## [WHAT IS BEING ASKED]
Begin at the line containing "10. В условном" in the data below and go on through the line containing "contenuti personalizzati ai tuoi", repeating each line exactly; include both ends and no other line.

## [DATA]

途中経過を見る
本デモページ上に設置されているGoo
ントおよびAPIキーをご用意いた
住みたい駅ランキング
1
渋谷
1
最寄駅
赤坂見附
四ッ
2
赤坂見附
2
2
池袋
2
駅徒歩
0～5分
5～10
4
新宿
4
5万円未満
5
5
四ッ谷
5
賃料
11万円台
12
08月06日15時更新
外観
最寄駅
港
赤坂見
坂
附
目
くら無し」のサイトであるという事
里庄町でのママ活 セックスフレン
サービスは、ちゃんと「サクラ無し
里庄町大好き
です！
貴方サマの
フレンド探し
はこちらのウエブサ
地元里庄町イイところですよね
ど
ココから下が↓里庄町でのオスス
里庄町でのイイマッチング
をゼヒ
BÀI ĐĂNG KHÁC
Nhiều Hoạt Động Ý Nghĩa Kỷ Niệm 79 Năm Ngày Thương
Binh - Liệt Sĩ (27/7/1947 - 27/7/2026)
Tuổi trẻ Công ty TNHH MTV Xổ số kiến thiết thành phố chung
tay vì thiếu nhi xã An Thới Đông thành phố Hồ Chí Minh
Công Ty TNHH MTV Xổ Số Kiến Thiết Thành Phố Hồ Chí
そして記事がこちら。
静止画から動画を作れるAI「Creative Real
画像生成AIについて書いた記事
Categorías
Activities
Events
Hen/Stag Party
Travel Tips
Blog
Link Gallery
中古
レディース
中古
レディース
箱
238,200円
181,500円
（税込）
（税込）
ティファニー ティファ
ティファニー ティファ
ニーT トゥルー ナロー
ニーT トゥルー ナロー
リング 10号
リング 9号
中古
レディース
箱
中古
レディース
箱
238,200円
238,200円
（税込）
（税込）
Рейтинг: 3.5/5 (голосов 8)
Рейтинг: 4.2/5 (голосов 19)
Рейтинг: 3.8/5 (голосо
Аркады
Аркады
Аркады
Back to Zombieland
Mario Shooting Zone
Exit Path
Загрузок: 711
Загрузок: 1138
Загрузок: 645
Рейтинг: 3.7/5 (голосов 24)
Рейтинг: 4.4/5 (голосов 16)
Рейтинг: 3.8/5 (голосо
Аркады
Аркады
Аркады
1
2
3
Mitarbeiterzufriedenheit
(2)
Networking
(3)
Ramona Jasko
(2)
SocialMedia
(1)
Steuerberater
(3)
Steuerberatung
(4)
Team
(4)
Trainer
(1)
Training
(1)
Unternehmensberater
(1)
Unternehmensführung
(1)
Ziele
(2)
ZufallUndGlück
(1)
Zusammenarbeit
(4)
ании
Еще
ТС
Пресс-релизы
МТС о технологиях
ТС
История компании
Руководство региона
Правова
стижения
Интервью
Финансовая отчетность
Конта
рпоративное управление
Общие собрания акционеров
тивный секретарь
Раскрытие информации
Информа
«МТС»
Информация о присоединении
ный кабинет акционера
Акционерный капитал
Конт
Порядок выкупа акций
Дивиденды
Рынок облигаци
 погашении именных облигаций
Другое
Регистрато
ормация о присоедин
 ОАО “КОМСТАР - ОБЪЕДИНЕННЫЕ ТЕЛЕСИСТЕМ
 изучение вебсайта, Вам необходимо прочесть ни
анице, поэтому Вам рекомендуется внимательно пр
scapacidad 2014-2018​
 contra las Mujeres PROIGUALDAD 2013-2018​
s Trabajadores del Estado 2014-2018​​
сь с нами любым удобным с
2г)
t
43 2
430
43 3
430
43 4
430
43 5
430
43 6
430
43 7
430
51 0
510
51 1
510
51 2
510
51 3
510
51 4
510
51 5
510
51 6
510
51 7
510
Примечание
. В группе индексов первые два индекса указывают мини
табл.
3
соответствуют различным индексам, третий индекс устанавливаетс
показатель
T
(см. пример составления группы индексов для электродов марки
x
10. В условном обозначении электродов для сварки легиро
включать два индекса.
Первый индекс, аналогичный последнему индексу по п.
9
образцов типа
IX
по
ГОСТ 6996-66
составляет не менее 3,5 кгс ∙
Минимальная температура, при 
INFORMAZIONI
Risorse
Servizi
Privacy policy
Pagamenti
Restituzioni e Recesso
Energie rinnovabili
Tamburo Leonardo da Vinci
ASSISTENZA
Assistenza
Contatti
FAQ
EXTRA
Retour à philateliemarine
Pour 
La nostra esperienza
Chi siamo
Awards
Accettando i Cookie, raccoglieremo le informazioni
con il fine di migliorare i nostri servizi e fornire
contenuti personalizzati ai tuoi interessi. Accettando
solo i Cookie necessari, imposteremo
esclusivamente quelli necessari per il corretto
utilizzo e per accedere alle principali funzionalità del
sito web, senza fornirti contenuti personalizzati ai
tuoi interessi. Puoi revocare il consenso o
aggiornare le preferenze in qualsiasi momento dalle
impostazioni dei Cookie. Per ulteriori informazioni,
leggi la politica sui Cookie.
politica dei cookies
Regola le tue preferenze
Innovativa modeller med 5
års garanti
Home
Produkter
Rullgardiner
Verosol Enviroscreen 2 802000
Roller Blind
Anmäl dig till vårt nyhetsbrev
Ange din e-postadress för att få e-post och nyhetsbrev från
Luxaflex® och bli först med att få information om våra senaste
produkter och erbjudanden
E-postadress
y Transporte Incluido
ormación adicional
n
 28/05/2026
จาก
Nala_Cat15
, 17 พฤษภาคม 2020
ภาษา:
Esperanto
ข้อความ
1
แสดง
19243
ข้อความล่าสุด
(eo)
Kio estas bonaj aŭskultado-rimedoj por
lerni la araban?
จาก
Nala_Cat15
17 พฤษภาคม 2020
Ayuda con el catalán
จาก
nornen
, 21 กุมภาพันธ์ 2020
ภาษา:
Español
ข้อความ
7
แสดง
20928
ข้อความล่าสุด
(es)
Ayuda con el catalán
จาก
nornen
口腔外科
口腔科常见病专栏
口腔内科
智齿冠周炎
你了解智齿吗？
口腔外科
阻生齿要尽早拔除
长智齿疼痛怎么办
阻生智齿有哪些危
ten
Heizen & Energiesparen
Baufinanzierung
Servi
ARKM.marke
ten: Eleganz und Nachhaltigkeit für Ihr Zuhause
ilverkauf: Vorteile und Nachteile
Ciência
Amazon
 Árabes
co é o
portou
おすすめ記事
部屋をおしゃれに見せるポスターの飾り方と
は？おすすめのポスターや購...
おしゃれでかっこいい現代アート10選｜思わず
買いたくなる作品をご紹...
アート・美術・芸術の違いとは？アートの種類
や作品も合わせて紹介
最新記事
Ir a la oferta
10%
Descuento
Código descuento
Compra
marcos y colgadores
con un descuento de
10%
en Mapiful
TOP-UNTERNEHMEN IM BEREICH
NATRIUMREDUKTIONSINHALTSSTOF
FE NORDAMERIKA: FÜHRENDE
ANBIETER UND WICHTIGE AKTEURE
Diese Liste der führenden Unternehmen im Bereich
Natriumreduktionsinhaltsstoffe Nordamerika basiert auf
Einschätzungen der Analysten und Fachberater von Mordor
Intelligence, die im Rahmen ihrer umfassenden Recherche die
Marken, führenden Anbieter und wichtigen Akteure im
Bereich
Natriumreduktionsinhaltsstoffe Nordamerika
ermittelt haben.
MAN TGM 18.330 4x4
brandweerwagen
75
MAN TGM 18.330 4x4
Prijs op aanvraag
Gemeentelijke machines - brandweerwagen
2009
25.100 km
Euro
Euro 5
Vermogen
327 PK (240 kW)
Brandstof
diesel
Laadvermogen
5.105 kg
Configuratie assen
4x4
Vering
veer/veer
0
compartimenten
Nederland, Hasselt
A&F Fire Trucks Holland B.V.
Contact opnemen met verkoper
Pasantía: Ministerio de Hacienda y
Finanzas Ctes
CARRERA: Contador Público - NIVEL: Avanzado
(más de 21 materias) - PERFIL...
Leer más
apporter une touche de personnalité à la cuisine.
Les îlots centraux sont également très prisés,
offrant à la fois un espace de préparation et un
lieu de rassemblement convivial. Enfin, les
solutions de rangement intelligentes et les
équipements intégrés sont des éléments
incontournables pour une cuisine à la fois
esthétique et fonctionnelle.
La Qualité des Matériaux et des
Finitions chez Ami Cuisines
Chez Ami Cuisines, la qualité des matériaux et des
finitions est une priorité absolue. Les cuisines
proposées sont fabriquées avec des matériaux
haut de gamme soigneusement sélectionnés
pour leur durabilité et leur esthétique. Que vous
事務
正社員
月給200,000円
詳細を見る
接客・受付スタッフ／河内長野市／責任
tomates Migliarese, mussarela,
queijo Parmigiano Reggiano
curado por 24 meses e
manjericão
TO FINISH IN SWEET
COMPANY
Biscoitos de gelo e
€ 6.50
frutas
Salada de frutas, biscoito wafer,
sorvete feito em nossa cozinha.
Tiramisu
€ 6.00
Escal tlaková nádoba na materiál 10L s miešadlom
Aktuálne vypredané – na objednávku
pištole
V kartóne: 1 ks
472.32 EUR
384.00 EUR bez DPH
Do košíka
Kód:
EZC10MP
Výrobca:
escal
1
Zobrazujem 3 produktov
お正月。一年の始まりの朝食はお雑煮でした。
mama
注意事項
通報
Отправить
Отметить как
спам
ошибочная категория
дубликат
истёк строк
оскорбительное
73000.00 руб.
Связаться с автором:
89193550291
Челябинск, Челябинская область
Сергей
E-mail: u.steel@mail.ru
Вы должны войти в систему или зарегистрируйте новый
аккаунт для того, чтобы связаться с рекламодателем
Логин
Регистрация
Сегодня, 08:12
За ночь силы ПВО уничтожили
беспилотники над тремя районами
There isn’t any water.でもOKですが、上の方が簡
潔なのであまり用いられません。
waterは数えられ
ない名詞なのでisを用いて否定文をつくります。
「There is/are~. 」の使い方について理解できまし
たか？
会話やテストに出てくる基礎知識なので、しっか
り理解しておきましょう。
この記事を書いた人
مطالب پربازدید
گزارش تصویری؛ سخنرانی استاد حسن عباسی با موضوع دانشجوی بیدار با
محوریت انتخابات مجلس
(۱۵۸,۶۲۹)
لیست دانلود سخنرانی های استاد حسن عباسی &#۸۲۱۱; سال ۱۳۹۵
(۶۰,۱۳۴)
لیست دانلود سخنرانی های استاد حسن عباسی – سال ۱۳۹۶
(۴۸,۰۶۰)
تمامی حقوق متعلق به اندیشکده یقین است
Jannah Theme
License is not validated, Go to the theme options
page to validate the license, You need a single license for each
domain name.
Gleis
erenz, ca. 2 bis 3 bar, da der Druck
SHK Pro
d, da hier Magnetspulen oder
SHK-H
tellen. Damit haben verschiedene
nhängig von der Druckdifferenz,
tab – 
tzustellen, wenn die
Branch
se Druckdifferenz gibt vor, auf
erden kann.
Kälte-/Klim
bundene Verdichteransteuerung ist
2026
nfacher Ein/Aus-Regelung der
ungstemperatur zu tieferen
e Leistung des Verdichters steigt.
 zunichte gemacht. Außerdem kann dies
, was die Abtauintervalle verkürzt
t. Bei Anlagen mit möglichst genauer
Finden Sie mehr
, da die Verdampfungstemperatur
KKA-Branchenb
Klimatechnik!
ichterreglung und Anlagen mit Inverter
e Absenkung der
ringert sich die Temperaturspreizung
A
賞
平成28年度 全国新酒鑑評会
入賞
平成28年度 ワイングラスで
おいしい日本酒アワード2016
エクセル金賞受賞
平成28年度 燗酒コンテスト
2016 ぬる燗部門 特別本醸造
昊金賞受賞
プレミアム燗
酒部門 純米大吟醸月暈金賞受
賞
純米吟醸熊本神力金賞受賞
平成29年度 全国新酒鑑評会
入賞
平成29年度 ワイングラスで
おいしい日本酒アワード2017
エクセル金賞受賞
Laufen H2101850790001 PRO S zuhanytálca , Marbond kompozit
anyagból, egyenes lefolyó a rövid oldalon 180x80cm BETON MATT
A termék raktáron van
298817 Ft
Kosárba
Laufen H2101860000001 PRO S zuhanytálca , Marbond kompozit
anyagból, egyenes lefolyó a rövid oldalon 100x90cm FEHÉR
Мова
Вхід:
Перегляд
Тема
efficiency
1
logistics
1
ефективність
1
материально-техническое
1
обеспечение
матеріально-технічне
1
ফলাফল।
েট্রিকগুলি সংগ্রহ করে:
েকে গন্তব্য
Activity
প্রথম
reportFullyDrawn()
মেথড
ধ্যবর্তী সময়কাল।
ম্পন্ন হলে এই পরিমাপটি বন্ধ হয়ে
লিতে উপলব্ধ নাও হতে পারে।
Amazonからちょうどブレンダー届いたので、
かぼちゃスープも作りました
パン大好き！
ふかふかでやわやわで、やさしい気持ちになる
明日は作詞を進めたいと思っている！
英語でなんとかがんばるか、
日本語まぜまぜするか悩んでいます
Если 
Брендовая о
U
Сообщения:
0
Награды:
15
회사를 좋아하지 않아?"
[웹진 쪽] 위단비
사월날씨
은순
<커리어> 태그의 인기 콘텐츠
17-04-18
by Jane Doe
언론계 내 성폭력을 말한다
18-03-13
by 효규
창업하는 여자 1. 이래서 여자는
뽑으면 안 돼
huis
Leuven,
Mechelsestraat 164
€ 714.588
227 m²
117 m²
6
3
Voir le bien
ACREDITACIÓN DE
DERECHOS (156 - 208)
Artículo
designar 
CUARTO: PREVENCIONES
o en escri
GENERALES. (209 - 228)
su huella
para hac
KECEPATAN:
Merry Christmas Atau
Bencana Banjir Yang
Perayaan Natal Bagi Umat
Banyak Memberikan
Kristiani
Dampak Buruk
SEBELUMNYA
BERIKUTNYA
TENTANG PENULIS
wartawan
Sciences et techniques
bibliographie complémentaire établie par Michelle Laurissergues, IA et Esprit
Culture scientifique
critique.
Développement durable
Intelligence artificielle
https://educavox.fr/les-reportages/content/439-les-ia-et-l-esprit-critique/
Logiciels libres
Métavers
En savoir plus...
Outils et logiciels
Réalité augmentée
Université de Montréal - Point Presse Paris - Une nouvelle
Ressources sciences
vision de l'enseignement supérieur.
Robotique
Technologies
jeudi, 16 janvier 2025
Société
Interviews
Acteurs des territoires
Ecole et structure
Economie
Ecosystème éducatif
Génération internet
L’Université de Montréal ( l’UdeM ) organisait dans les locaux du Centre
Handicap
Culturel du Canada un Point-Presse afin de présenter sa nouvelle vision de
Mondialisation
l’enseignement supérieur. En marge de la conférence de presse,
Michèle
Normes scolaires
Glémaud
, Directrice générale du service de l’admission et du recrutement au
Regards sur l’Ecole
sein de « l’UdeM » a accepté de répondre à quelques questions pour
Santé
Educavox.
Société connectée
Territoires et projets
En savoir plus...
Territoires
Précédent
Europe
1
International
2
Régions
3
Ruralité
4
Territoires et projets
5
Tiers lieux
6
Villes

## [SOLUTION TO THE EXERCISE]
10. В условном обозначении электродов для сварки легиро
включать два индекса.
Первый индекс, аналогичный последнему индексу по п.
9
образцов типа
IX
по
ГОСТ 6996-66
составляет не менее 3,5 кгс ∙
Минимальная температура, при 
INFORMAZIONI
Risorse
Servizi
Privacy policy
Pagamenti
Restituzioni e Recesso
Energie rinnovabili
Tamburo Leonardo da Vinci
ASSISTENZA
Assistenza
Contatti
FAQ
EXTRA
Retour à philateliemarine
Pour 
La nostra esperienza
Chi siamo
Awards
Accettando i Cookie, raccoglieremo le informazioni
con il fine di migliorare i nostri servizi e fornire
contenuti personalizzati ai tuoi interessi. Accettando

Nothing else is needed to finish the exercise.